**Task brief:** Starting at the line with "[59,608,121,623] Notes: ->" and going on through the line with "(299, 906) none", reproduce each line in the records below exactly and nothing more.

**Available data:**

- - -

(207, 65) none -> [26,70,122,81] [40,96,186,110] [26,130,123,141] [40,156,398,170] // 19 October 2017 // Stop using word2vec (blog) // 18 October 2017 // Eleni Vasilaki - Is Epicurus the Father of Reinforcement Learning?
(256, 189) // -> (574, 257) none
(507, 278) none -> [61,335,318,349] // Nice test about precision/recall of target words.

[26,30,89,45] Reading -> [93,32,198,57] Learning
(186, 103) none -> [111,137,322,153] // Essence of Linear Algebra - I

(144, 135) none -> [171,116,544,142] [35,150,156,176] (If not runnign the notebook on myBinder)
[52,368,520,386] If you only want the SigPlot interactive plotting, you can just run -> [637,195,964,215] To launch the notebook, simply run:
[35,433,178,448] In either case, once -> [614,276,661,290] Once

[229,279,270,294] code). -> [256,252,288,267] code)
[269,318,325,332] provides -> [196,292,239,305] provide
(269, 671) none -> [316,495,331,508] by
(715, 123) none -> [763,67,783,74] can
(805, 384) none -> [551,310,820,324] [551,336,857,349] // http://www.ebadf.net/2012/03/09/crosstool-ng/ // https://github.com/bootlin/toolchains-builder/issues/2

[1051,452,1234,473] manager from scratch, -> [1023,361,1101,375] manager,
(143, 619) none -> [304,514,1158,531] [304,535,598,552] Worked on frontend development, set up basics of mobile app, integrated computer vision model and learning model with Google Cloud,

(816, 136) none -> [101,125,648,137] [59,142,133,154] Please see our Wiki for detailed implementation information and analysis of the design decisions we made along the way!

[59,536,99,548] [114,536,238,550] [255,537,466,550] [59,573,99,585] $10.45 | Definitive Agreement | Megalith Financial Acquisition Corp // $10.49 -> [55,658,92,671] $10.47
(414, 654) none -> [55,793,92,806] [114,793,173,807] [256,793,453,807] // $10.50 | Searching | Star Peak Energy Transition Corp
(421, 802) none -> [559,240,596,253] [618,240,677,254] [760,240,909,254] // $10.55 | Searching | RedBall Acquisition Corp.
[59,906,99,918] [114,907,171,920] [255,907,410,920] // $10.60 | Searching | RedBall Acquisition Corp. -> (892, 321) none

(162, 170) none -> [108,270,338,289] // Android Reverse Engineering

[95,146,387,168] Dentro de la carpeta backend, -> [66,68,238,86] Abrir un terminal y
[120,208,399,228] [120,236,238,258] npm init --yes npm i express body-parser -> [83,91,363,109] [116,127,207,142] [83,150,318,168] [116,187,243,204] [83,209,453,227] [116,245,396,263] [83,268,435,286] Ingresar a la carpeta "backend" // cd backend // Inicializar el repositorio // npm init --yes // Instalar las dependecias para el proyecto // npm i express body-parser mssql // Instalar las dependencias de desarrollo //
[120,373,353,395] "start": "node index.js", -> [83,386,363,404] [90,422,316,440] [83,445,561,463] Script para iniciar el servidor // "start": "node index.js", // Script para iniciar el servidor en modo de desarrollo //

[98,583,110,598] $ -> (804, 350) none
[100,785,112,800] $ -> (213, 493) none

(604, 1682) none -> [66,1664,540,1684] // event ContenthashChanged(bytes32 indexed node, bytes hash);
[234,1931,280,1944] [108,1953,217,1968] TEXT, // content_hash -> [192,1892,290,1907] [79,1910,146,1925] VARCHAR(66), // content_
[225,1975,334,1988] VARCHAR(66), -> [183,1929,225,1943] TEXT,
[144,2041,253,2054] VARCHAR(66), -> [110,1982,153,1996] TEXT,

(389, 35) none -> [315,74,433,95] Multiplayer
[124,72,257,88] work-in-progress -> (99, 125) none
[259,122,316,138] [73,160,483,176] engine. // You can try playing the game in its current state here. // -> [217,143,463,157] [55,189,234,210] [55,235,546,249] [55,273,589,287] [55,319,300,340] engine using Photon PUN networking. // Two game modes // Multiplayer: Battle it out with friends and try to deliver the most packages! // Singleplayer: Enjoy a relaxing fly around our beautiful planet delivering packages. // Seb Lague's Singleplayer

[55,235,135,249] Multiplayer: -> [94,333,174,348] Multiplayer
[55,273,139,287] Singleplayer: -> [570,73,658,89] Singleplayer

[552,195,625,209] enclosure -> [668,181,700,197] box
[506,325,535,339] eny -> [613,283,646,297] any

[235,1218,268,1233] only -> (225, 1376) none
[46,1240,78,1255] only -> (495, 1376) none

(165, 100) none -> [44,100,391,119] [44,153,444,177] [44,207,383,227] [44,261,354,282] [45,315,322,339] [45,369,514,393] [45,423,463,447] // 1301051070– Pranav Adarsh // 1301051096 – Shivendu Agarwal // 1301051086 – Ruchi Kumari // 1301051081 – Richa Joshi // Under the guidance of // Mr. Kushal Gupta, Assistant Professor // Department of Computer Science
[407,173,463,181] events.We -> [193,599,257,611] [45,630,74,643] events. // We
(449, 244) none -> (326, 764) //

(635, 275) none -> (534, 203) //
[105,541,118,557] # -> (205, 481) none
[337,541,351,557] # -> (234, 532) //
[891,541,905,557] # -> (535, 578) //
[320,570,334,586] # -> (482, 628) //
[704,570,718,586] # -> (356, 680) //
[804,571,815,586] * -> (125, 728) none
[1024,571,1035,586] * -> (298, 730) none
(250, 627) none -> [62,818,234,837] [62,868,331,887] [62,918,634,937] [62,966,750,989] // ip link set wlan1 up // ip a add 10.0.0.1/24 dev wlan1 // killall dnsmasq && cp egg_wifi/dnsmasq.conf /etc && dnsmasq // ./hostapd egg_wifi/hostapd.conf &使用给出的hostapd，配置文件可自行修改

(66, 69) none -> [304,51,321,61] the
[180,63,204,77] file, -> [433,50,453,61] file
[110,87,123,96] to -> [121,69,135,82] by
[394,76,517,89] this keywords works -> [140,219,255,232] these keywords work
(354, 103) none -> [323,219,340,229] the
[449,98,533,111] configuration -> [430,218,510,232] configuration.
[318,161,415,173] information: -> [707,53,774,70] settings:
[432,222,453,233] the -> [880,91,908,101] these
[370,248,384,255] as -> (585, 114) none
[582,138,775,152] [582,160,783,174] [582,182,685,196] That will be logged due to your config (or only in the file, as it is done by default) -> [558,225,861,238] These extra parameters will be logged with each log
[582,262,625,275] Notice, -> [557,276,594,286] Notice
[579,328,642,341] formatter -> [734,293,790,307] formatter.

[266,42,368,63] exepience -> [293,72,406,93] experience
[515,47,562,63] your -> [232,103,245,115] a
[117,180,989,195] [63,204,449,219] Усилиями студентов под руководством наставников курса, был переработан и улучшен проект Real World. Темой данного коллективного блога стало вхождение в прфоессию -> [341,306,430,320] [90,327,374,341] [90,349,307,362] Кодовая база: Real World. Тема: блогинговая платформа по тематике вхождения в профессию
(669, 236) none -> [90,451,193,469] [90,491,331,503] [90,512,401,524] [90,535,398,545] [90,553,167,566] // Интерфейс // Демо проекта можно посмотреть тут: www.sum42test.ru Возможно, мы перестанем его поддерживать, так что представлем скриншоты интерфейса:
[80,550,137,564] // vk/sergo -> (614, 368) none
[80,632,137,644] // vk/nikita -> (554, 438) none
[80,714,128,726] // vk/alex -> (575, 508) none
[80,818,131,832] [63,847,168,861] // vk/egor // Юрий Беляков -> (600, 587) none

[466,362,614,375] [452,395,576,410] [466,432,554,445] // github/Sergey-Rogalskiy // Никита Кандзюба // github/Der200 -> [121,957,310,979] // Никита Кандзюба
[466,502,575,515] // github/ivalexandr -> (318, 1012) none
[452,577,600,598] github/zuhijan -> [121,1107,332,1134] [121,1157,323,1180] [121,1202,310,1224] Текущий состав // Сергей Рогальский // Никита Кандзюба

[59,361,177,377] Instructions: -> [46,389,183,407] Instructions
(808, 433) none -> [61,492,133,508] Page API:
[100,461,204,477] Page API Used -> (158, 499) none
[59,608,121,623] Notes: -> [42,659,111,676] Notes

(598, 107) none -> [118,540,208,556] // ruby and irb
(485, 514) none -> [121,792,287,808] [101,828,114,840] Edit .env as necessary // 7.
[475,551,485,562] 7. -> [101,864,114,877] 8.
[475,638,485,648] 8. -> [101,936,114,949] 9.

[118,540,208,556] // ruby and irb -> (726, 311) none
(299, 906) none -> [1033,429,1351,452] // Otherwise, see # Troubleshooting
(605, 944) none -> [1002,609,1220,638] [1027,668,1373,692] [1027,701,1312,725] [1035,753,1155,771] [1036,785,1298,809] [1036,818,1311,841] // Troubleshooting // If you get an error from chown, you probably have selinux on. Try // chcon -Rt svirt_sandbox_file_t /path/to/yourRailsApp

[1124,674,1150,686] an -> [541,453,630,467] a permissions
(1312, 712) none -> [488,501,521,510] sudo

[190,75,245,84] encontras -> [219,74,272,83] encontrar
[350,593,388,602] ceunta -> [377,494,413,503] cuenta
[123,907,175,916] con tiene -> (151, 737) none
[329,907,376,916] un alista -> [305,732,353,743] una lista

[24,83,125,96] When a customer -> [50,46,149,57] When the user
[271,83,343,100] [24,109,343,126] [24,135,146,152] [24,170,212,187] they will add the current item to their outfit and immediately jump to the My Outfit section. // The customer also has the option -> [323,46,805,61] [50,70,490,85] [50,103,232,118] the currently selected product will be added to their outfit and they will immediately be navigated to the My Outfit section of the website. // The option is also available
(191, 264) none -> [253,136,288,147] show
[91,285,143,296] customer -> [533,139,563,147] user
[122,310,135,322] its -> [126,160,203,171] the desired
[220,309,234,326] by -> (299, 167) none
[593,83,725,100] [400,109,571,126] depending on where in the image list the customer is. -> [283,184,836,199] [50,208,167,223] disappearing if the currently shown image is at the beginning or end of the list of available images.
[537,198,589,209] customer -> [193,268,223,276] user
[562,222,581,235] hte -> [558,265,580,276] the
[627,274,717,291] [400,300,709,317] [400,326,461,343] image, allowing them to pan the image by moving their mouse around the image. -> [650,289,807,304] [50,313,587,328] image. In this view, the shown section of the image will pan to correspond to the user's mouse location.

- - -

**Result below:**
[59,608,121,623] Notes: -> [42,659,111,676] Notes

(598, 107) none -> [118,540,208,556] // ruby and irb
(485, 514) none -> [121,792,287,808] [101,828,114,840] Edit .env as necessary // 7.
[475,551,485,562] 7. -> [101,864,114,877] 8.
[475,638,485,648] 8. -> [101,936,114,949] 9.

[118,540,208,556] // ruby and irb -> (726, 311) none
(299, 906) none -> [1033,429,1351,452] // Otherwise, see # Troubleshooting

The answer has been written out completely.